Key things to remember about the Cell Plate

  • The cell plate forms during cytokinesis in plant cells and becomes the new cell wall and plasma membrane between the two daughter cells.

  • Plant cells build a cell plate outward from the center because their rigid cell wall makes inward pinching impossible.

  • The animal-cell equivalent is the cleavage furrow, which pinches inward instead of building outward.

  • Cell plate formation only happens after the cell clears its checkpoints and successfully separates chromosomes (AP Bio 4.6.A).

  • Drugs that block the spindle, like colchicine, prevent chromosome separation and therefore disrupt cytokinesis and cell plate formation.

Frequently asked questions about the Cell Plate

What is the cell plate in AP Bio?

It's the structure that forms down the middle of a dividing plant cell during cytokinesis.

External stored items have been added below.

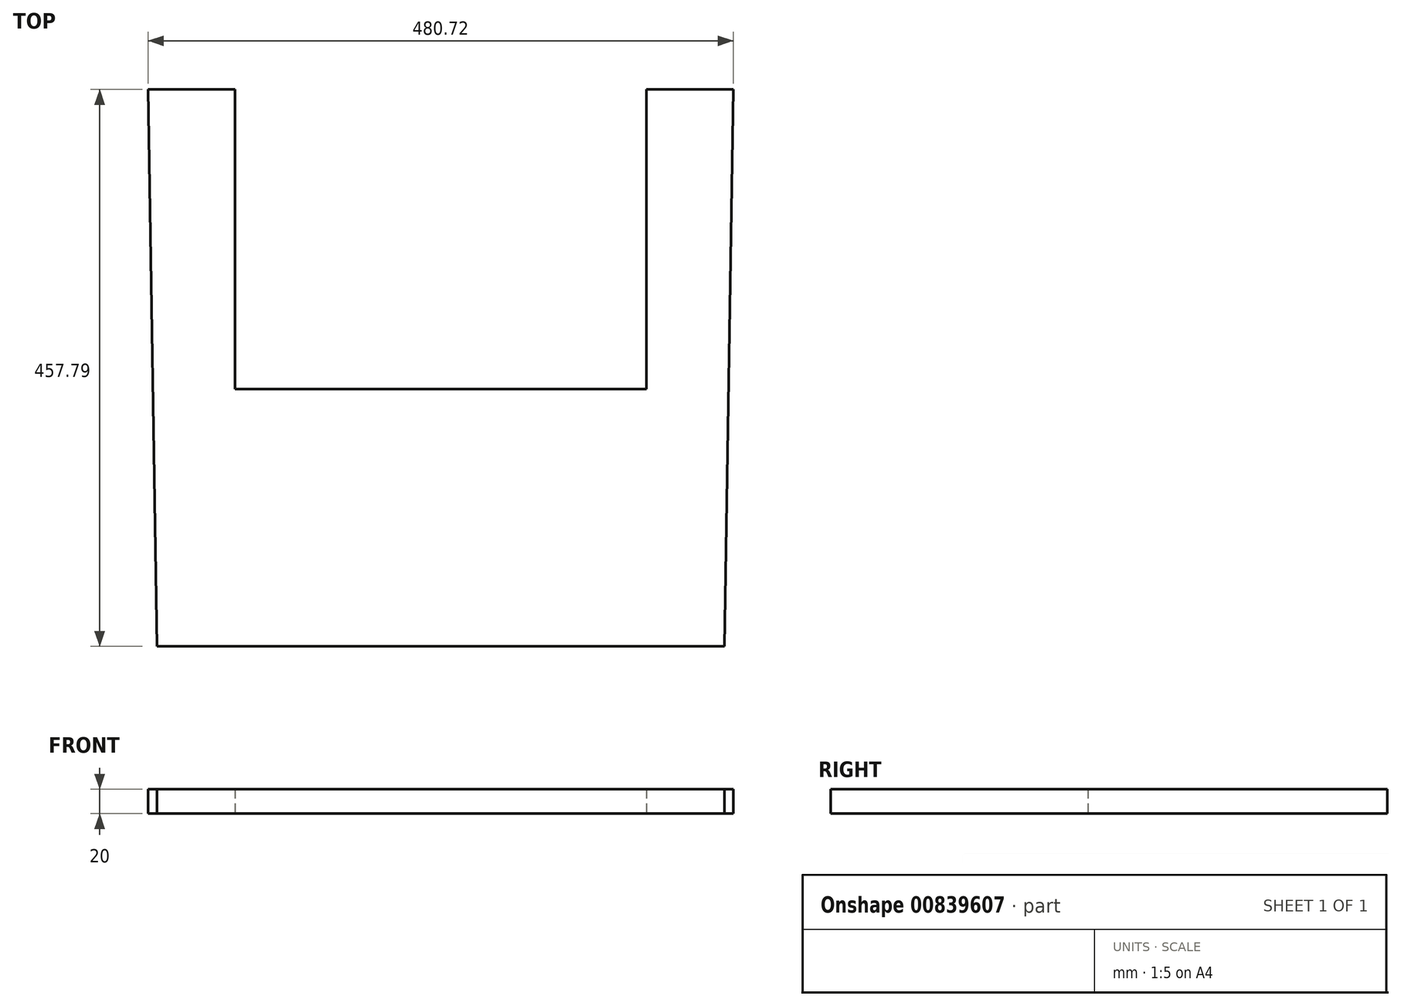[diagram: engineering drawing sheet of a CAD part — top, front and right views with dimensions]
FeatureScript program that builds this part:
annotation { "Feature Type Name" : "Feature", "Feature Type Description" : "" }
export const myFeature = defineFeature(function(context is Context, id is Id, definition is map)
    precondition{}
    {
        {
            var Q0;
            Q0=qCreatedBy(makeId("Top.planeOp"),FACE);
            var sketch = newSketch(context, id + "F0", { "sketchPlane" : qUnion([Q0])});
            skLineSegment(sketch, "E0", {"start": v(0, 0) * mm, "end": v(-169.03, 0) * mm, "construction": true});
            skLineSegment(sketch, "E1", {"start": v(-233.15, 88.58) * mm, "end": v(0, 88.58) * mm, "construction": true});
            skLineSegment(sketch, "E2", {"start": v(0, 88.58) * mm, "end": v(0, 300.23) * mm});
            skLineSegment(sketch, "E3", {"start": v(0, 300.23) * mm, "end": v(-169.03, 300.23) * mm});
            skLineSegment(sketch, "E4", {"start": v(-169.03, 300.23) * mm, "end": v(-169.03, 546.37) * mm});
            skLineSegment(sketch, "E5", {"start": v(-169.03, 546.37) * mm, "end": v(-240.36, 546.37) * mm});
            skLineSegment(sketch, "E6", {"start": v(-240.36, 546.37) * mm, "end": v(-233.15, 88.58) * mm});
            skLineSegment(sketch, "E7", {"start": v(-233.15, 88.58) * mm, "end": v(0, 88.58) * mm});
            skSolve(sketch);
        }
        {
            var Q0;
            Q0=makeQuery(id+"F0.imprint","IMPRINT",FACE,{"disambiguationData":[TD([[makeQuery(id+"F0.imprint","IMPRINT",EDGE,{"derivedFrom":sQuery(id+"F0.wireOp",EDGE,"E2")}),1.0]])]});
            extrude(context, id + "F1", {"entities" : qUnion([Q0]), "depth" : 20 * mm, "offsetDistance" : 25 * mm});
        }
        {
            var Q0;
            Q0=makeQuery(id+"F1.opExtrude","SWEPT_BODY",BODY,{"disambiguationData":[OSD([sQuery(id+"F0.wireOp",EDGE,"E2"),sQuery(id+"F0.wireOp",EDGE,"E3"),sQuery(id+"F0.wireOp",EDGE,"E4"),sQuery(id+"F0.wireOp",EDGE,"E5"),sQuery(id+"F0.wireOp",EDGE,"E6"),sQuery(id+"F0.wireOp",EDGE,"5boBlJdt-WujW-6EAE-54oG-6OM0BIvT9yLD"),sQuery(id+"F0.wireOp",EDGE,"mAsveMtl-i8ys-mmys-lsb6-m7JwEwHX0v6k"),sQuery(id+"F0.wireOp",EDGE,"E7")])]});
            var Q1;
            Q1=qCreatedBy(makeId("Right.planeOp"),FACE);
            mirror(context, id + "F2", {"operationType" : NewBodyOperationType.ADD, "entities" : qUnion([Q0]), "mirrorPlane" : qUnion([Q1])});
        }
    });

Vesicles fuse together at the center and grow outward, eventually becoming the new cell wall and plasma membrane that separate the two daughter cells.

Do animal cells have a cell plate?

No. Animal cells use a cleavage furrow that pinches the cell inward instead. Only plant cells form a cell plate, because their rigid cell walls prevent them from pinching in half.

How is the cell plate different from the cleavage furrow?

Both complete cytokinesis, but the cell plate grows outward from the center in plant cells, while the cleavage furrow squeezes inward in animal cells. Cell plate equals new cell wall; cleavage furrow equals pinching membrane.

What stage of the cell cycle does the cell plate form in?

During cytokinesis, the final step of the M phase, after mitosis has separated the chromosomes. The cell only reaches this point if it has cleared its earlier checkpoints.

Is the cell plate something I need to memorize for the AP exam?

You should know what it does and how it differs from the cleavage furrow, since questions test cytokinesis and cell-cycle disruptions. You do not need detailed molecular mechanisms, just that it builds the new cell wall in plant cells.